Selain keunikan dalam pembuatannya, rupanya keberadaan kapal tradisional suku Bugis ini memiliki latar belakang cerita yang menarik.
Konon, keberadaan kapal Phinisi bermula dari kisah seorang putra Mahkota salah satu kerajaan Nusantara yang pergi melamar gadis China.
Sawerigading, putra mahkota Kerajaan Luwu, dikisahkan menurut naskah lontarak I Babad La Lagaligo sebagai pembuatnya.
Menurut naskah tersebut, perahu Phinisi sudah ada sekitar abad ke-14.
Dikutip situs Kementerian Pendidikan dan Kebudayaan (Kemendikbud), bahan yang dipakai untuk membuat perahu Phinisi diambil dari pohon welengreng (pohon dewata).
Pohon welengreng dikenal sebagai pohon yang kokoh dan tidak mudah rapuh.
Sebelum pohon welengreng ditebang, terlebih dahulu akan dilakukan upacara khusus agar penunggu pohon bersedia pindah ke pohon lain.
Putra Mahkota Sawerigading membuat perahu tersebut untuk berlayar menuju negeri China.
Perjalanannya itu bertujuan untuk meminang putri China bernama Putri We Cudai.
Dikisahkan, setelah beberapa lama tinggal di China, Sang Putra Mahkota rindu dengan kampung halaman. Maka, dengan menggunakan perahu yang dulu ia buat, Sawerigading berlayar ke Luwu.

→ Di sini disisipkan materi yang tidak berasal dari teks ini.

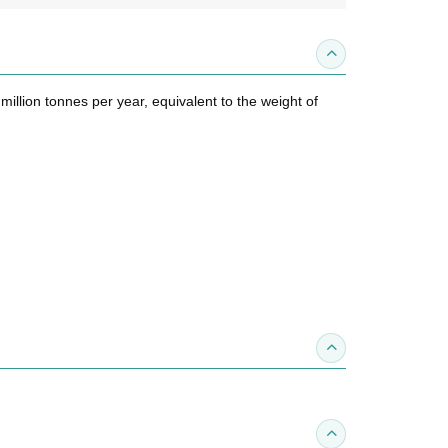
收合內容簡介
illion tonnes per year, equivalent to the weight of
收合得獎紀錄
收合作家介紹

Tetapi, ketika perahu memasuki Pantai Luwu, tiba-tiba gelombang besar menghantam perahunya hingga pecah.
Pecahan-pecahan perahunya terdampar ketiga tempat wilayah Kabupaten Bulukumba, yakni Kelurahan Ara, Tana Beru, dan Lemo-Lemo.
Oleh masyarakat setempat, bagian-bagian perahu tersebut kemudian dirakit kembali menjadi sebuah perahu yang megah. Setelah jadi, perahu itu pun dinamakan Perahu Phinisi.
Itulah kisah di balik keberadaan perahu Phinisi, perahu khas Suku Bugis yang mendunia.